Excel converts gene names to other data formats

Aug 24, 2016 03:30 GMT  ·  By

Three scientists from the Baker IDI Heart & Diabetes Institute have discovered that 19.6 percent of all scientific papers ever written on gene research contain gene conversion errors caused by Microsoft Excel.

Most scientific papers that deal with gene research come with supplementary files containing in-depth details about the referenced genes.

Since there are tens of thousands of known genes, when the research is put together, this data is often handled via data processing software, such as Microsoft Excel.

Excel automatically converts gene names to dates or other formats

The three researchers say they identified a series of common mistakes in multiple scientific research papers which they tracked down to the researchers using Excel to handle the data.

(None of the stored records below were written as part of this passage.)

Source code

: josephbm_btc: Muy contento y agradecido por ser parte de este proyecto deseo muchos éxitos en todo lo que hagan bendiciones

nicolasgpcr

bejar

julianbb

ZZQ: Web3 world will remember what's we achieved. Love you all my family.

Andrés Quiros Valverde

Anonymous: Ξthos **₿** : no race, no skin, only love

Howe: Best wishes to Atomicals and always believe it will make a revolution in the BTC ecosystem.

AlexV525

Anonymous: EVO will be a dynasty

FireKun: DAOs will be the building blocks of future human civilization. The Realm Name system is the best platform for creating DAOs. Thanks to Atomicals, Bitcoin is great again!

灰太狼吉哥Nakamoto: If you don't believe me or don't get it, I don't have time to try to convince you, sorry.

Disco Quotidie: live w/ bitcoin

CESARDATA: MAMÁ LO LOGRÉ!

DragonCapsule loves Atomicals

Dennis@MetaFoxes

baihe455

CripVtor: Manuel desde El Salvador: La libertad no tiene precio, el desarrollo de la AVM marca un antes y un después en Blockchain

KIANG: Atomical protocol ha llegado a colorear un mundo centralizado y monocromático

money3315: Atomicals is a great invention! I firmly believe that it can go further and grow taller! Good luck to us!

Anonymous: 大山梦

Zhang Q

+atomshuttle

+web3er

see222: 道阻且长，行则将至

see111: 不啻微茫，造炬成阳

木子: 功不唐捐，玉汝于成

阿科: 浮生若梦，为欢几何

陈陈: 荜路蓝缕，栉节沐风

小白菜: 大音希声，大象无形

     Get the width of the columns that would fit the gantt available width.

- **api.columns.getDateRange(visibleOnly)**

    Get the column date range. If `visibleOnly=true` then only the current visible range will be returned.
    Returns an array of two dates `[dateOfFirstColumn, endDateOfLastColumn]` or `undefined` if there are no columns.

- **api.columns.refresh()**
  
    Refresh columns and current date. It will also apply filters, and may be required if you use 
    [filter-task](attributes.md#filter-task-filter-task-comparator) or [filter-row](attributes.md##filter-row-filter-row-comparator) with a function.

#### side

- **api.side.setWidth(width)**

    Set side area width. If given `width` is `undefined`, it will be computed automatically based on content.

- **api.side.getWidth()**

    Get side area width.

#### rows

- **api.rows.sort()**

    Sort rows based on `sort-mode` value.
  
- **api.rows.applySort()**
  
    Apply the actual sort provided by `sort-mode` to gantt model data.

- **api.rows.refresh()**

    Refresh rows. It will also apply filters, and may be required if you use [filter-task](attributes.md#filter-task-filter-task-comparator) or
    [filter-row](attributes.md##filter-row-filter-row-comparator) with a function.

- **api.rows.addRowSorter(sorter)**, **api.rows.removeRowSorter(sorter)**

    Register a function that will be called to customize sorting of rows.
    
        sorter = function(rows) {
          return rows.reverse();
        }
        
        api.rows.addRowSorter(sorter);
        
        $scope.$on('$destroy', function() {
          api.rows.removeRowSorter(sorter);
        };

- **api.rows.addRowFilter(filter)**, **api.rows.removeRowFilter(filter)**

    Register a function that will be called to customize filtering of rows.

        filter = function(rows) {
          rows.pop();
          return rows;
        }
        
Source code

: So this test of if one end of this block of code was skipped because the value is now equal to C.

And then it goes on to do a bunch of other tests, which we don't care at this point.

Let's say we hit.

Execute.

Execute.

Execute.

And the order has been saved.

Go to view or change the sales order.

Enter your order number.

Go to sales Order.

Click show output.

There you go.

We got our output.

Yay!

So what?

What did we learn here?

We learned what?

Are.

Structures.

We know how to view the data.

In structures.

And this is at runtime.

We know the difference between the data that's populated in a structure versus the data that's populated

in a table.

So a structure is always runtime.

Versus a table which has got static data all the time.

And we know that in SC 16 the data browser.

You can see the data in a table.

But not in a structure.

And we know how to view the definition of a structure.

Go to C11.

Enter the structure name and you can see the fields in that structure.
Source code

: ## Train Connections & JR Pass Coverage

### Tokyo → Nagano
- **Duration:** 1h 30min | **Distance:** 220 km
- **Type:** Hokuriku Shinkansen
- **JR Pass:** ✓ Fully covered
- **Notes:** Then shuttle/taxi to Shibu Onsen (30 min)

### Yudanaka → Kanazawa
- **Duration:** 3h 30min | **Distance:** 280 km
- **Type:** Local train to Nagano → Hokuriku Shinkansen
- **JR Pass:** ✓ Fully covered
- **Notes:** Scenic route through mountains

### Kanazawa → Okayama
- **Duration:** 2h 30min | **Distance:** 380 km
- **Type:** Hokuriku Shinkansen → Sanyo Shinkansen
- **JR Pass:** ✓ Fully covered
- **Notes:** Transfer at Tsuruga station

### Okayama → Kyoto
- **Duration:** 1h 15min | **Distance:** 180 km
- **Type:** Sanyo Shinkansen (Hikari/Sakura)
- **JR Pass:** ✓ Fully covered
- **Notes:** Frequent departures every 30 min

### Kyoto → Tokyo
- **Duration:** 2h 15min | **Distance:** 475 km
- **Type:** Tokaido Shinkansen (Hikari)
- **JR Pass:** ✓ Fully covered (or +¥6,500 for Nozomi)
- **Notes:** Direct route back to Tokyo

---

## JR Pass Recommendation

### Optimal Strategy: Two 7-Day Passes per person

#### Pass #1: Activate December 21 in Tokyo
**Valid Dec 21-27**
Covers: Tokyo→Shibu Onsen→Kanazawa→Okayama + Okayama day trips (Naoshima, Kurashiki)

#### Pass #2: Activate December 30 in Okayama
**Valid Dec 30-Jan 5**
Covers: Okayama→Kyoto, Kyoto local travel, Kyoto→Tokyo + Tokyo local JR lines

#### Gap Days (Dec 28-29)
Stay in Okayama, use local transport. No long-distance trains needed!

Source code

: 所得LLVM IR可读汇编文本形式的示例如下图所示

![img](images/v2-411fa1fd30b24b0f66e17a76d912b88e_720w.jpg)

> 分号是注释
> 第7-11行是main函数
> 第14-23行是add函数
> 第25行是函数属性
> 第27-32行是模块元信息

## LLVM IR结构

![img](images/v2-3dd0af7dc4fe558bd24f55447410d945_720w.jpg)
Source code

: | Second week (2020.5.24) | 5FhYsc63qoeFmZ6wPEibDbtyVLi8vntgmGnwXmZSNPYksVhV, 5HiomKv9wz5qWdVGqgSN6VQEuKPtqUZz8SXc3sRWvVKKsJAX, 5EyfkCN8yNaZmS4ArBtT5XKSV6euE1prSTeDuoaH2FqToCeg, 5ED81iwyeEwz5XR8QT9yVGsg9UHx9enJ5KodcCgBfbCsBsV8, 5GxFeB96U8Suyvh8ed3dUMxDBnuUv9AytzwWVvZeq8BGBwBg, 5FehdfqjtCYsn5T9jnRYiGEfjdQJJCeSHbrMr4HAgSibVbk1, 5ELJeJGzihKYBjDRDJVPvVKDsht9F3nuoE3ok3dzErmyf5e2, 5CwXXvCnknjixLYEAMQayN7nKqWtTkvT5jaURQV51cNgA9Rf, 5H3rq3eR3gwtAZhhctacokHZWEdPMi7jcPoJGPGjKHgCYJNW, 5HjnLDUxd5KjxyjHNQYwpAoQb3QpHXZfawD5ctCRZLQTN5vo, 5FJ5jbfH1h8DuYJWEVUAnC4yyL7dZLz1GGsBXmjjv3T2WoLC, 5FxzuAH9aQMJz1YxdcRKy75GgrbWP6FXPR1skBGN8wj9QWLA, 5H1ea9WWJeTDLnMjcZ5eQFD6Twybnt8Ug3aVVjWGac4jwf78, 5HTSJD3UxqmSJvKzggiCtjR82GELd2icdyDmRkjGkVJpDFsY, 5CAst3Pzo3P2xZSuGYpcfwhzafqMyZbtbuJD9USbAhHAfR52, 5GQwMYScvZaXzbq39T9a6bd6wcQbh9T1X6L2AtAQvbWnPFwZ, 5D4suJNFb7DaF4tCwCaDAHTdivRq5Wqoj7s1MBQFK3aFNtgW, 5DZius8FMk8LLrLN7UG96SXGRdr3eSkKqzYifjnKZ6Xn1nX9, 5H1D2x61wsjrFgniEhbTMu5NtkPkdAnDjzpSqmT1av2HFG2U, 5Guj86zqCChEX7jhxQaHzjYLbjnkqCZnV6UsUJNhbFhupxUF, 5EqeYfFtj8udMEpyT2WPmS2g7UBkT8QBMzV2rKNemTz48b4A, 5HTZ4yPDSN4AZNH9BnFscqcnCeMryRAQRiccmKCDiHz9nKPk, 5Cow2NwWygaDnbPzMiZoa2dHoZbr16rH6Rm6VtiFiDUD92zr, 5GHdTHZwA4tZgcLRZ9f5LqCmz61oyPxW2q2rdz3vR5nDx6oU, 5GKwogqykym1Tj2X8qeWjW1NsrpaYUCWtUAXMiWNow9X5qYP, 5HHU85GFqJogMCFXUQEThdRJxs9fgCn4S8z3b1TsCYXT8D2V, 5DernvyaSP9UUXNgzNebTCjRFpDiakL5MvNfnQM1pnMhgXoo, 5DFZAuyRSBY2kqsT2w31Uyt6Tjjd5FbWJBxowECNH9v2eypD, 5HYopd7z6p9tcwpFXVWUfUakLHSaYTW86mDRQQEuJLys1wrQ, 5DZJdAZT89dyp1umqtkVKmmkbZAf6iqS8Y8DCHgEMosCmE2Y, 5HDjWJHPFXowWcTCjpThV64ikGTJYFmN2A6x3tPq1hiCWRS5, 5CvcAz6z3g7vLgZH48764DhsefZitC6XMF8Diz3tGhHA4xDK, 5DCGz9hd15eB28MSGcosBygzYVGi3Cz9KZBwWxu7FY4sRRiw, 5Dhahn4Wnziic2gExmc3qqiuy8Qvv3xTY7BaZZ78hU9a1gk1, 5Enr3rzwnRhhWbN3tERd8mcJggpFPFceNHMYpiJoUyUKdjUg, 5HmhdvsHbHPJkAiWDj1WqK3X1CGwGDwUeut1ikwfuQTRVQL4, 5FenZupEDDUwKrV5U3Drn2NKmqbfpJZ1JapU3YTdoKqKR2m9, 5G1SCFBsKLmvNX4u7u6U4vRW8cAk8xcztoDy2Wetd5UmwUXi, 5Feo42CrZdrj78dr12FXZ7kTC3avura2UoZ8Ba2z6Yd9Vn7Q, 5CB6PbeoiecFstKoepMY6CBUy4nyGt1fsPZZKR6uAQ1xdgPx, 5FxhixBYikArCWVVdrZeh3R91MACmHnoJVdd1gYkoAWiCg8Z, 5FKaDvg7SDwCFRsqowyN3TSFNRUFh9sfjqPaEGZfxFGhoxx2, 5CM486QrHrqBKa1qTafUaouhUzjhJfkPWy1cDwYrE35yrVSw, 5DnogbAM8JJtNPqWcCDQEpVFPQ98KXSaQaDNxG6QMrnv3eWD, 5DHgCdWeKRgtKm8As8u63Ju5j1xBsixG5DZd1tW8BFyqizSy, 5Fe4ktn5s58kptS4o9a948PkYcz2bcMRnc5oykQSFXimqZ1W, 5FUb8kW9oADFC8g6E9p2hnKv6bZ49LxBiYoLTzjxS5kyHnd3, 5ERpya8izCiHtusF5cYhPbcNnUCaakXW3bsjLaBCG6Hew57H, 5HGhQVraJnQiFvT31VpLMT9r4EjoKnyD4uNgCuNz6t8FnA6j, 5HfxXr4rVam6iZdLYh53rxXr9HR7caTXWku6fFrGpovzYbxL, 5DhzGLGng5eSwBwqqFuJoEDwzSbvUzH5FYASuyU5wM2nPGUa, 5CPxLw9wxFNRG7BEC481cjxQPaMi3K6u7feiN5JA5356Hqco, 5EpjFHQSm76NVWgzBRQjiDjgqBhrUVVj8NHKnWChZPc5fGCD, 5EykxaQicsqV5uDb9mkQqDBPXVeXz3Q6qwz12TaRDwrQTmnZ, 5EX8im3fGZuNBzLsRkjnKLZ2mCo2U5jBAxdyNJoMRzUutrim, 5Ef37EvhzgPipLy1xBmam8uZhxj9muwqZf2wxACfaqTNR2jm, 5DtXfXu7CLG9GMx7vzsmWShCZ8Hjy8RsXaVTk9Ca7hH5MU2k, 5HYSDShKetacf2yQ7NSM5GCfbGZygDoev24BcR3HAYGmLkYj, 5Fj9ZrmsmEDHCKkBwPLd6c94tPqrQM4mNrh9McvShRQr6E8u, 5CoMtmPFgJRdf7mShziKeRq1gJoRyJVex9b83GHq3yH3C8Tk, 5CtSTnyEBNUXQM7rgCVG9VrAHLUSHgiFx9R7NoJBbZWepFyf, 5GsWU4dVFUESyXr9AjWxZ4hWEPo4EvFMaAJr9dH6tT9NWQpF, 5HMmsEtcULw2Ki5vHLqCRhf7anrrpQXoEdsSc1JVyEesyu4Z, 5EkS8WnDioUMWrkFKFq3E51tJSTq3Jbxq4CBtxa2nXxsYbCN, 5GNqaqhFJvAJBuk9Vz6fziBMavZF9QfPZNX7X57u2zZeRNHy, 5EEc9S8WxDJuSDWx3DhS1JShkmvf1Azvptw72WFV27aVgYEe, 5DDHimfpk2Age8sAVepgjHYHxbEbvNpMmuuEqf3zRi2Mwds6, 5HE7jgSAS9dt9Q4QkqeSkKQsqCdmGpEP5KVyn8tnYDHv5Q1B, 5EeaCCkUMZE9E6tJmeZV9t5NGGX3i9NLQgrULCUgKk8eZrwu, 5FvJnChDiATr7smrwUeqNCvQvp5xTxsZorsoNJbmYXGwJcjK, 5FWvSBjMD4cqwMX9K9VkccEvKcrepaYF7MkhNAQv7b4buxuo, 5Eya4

The three say that Excel, when used in default settings, will convert gene names into other data formats.

For example, a researcher writing SEPT2 (short name for Septin 2) will see his text automatically converted to 2-Sep, as in the date, September 2. The same happens with MARCH1 (short name for Membrane-Associated Ring Finger (C3HC4) 1, E3 Ubiquitin Protein Ligase).

Besides dates, Excel also mangles gene names and rewrites them in various number formats as well.

Copy-pasting large data sets hid the error for years

But if researchers would enter this data one Excel cell at a time, they would surely notice. But they don't, mainly because most of this data is copy-pasted from tables or other sources inside Excel files, hundreds or thousands of values at a time.

The conversion takes place without the researcher noticing and culminates in research papers with errors in their supplementary files, sometimes contributing to unverifiable data or errors in subsequent calculations.

But there's a way to avoid such mistakes in the future, as the three scientists explain in their research paper:

  To date, there is no way to permanently deactivate automatic conversion to dates in MS Excel and other spreadsheet software such as LibreOffice Calc or Apache OpenOffice Calc. We note, however, that the spreadsheet program Google Sheets did not convert any gene names to dates or numbers when typed or pasted; notably, when these sheets were later reopened with Excel, LibreOffice Calc or OpenOffice Calc, gene symbols such as SEPT1 and MARCH1 were protected from date conversion.